◆ Task brief ◆
Answer each question from the passage on intestinal ultrasound below.
(a) Beyond simple mucosal healing, what target does intestinal ultrasound allow to be assessed easily?
(b) What frequency range does the linear array probe use?
(c) Does intestinal ultrasound require fasting or bowel preparation beforehand?

--- Quoted passage ---

Intestinal ultrasound (IUS) is a non-invasive, real-time, cross-sectional imaging tool that is currently underutilized for direct disease activity monitoring in Crohn’s disease (CD) and ulcerative colitis (UC)[2]. Use of IUS at the point-of-care in a tight monitoring model can add significant value to the routine clinic visit by allowing the treating gastroenterologist to accurately and immediately assess disease activity and treatment responsiveness, something that is sorely lacking in the current traditional IBD care model. Furthermore, IUS allows for the easy assessment of transmural healing (TH), a target beyond simple mucosal healing (MH) that may impact long-term disease outcomes.
In this review, we discuss key concepts to understand how IUS utilization will impact care delivery for patients with IBD and achieve disease modification. We will review the technical aspects of IUS, evidence for detection of disease activity and treatment responsiveness, comparison to current standard of care management tools such as MRE, FC, and ileo colonoscopy, impact on shared understanding and real-time decision making, optimal utilization, and future applications.
Use of IUS as a cross-sectional tool for disease activity monitoring starts with a minimum requirement of a modern ultrasound machine available for regular use. Two probes are needed with ability to assess color Doppler signal (CDS) - a lower-frequency convex array probe (3-5 MHz) for global evaluation of the entire bowel and assessment of complications with ability for deeper penetration, and a higher-frequency linear array probe (5-15 MHz) for visualization of the five bowel wall layers and measurement of bowel wall thickness (BWT) to the level of 0.1 millimeters (mm)[3].
Fasting or bowel preparation prior to IUS is unnecessary for optimal visualization of the bowel and the examination can be performed without any prior planning. Intravenous [Contrast Enhanced Ultrasound (CEUS)] or oral contrast [Small Intestinal Contrast Ultrasound (SICUS)] are not beneficial during point-of-care evaluation in IBD activity monitoring and treatment response assessment. The value of CEUS and SICUS, based on local availability and expertise, is in the assessment of suspected complications. CEUS is a valuable tool in the detection of and differentiation of phlegmon and abscesses compared to traditional non-contrast IUS[4]. SICUS adds further value over IUS in the evaluation of proximal small bowel (proximal ileal and jejunal) lesions and detection of stenoses, but the ingestion of oral contrast leads to extended time for completion of the examination that is no longer suitable for use as a point-of-care assessment tool[5,6].

--- Input data ---

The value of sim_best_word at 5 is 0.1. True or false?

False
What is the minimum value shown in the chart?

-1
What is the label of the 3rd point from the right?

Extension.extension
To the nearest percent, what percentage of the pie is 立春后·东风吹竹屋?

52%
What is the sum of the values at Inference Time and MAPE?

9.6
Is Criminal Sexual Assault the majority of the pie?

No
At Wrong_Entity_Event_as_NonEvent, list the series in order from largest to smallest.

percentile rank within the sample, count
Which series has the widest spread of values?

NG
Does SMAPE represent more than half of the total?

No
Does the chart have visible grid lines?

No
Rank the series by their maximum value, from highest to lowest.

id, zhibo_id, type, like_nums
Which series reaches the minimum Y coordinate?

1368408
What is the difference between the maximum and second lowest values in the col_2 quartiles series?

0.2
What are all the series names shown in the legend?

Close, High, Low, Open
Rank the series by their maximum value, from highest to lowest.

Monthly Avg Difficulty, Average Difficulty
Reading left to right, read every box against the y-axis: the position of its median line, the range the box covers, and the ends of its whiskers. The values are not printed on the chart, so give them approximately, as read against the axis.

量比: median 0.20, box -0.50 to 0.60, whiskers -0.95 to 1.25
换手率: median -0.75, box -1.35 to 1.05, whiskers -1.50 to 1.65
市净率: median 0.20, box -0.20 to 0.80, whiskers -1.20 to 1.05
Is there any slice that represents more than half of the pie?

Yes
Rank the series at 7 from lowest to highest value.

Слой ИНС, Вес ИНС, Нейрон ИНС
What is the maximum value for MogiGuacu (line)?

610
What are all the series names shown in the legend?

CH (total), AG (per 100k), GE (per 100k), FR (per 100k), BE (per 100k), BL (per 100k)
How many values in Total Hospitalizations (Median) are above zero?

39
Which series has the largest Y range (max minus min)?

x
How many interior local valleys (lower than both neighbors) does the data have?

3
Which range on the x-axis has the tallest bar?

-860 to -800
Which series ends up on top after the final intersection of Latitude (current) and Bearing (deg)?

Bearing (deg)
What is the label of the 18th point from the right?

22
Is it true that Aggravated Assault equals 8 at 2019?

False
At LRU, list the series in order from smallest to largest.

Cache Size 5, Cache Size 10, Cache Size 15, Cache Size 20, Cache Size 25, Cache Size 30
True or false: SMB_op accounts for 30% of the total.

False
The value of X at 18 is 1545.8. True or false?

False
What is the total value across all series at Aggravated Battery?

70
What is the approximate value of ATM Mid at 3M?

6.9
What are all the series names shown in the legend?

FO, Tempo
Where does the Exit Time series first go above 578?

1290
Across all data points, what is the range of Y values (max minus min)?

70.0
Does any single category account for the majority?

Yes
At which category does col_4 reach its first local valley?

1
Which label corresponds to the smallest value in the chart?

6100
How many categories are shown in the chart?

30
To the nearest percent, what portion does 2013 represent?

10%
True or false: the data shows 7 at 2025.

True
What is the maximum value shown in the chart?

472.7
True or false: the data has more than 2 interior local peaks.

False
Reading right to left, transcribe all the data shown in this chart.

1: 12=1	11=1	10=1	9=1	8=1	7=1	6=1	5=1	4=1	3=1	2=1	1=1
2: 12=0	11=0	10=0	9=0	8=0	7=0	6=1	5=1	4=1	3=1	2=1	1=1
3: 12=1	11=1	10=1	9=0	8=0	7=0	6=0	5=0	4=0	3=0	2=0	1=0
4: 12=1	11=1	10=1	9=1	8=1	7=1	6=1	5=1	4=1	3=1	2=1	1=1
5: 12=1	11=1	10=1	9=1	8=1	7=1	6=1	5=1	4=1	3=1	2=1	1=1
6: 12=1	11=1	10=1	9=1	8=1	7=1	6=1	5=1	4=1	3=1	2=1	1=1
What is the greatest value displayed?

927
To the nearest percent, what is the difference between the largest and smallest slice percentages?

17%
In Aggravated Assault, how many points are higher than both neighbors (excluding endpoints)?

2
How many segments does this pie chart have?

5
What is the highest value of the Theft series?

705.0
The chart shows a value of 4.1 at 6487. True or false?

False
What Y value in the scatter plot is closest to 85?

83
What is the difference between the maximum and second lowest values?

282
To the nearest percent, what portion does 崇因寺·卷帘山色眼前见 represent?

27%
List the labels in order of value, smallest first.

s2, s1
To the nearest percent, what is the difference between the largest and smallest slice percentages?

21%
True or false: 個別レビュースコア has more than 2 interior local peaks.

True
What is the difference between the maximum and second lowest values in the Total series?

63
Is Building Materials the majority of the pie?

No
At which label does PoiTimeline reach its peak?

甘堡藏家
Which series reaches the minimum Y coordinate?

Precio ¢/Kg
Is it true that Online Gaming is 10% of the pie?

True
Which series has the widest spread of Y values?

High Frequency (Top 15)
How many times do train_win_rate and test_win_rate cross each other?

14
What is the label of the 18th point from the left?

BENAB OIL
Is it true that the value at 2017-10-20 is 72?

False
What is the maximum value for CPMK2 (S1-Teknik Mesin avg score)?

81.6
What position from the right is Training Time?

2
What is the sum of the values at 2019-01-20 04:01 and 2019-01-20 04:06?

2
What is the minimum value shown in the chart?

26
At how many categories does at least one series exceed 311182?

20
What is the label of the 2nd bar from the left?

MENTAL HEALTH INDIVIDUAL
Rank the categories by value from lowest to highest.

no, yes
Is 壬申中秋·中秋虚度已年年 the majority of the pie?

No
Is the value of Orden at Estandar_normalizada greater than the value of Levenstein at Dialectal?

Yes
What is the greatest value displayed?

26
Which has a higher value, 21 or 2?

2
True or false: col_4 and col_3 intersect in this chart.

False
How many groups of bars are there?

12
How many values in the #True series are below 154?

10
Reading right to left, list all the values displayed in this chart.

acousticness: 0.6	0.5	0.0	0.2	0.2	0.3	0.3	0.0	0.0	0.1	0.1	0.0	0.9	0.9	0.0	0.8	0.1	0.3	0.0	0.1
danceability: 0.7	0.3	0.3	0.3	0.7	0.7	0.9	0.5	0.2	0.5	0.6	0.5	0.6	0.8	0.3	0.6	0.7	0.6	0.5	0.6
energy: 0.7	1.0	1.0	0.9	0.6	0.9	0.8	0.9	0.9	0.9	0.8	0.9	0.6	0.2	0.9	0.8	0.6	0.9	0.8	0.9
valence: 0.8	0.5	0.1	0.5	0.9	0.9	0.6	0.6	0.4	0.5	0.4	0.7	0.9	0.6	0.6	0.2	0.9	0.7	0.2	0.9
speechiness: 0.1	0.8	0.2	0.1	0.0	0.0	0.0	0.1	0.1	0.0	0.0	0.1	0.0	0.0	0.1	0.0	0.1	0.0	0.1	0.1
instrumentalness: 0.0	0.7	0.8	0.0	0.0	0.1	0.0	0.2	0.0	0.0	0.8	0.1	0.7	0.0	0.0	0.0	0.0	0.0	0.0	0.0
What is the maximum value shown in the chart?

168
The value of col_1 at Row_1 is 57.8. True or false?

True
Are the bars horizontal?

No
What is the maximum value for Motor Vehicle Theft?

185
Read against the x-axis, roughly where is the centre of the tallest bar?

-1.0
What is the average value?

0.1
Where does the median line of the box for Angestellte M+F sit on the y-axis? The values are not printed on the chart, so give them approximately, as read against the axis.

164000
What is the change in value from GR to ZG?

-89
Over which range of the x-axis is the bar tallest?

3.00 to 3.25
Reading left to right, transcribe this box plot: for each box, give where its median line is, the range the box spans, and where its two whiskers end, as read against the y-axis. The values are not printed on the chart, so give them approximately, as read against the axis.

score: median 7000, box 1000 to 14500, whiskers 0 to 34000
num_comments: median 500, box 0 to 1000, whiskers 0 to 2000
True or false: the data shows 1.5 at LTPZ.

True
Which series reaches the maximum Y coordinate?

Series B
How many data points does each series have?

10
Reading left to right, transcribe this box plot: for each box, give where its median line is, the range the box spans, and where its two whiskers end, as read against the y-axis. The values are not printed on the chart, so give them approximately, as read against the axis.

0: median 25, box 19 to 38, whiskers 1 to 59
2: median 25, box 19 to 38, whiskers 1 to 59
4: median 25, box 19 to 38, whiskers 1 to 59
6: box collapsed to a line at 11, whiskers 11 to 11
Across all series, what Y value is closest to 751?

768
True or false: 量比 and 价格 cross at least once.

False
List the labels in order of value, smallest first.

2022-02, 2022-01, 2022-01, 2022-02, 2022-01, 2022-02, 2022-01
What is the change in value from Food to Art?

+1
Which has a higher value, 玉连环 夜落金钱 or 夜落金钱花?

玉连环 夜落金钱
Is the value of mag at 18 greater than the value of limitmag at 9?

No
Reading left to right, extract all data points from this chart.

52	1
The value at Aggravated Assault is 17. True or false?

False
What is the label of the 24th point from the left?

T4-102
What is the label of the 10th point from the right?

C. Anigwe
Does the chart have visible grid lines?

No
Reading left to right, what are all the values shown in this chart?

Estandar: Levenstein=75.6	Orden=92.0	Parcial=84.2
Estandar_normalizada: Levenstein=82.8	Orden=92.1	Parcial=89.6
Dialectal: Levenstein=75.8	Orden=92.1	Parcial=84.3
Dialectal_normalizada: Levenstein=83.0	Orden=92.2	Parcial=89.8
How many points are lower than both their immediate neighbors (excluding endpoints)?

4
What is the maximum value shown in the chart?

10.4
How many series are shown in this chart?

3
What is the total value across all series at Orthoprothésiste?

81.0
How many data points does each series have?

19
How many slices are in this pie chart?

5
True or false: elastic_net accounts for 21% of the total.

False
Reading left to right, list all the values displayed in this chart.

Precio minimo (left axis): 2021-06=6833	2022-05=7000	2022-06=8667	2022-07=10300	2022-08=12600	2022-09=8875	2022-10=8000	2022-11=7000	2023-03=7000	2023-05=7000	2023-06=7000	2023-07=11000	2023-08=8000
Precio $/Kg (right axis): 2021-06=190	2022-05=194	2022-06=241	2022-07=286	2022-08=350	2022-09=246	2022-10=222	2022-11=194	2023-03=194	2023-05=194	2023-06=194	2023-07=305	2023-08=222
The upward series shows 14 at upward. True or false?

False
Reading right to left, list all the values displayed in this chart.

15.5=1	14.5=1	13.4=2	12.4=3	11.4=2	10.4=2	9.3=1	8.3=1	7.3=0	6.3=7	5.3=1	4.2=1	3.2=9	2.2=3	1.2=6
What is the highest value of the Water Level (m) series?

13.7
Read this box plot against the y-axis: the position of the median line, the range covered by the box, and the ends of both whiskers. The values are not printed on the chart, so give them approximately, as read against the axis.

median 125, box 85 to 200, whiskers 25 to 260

---

◆ Answer section ◆
(a) Transmural healing (TH).
(b) 5-15 MHz.
(c) No, neither is necessary.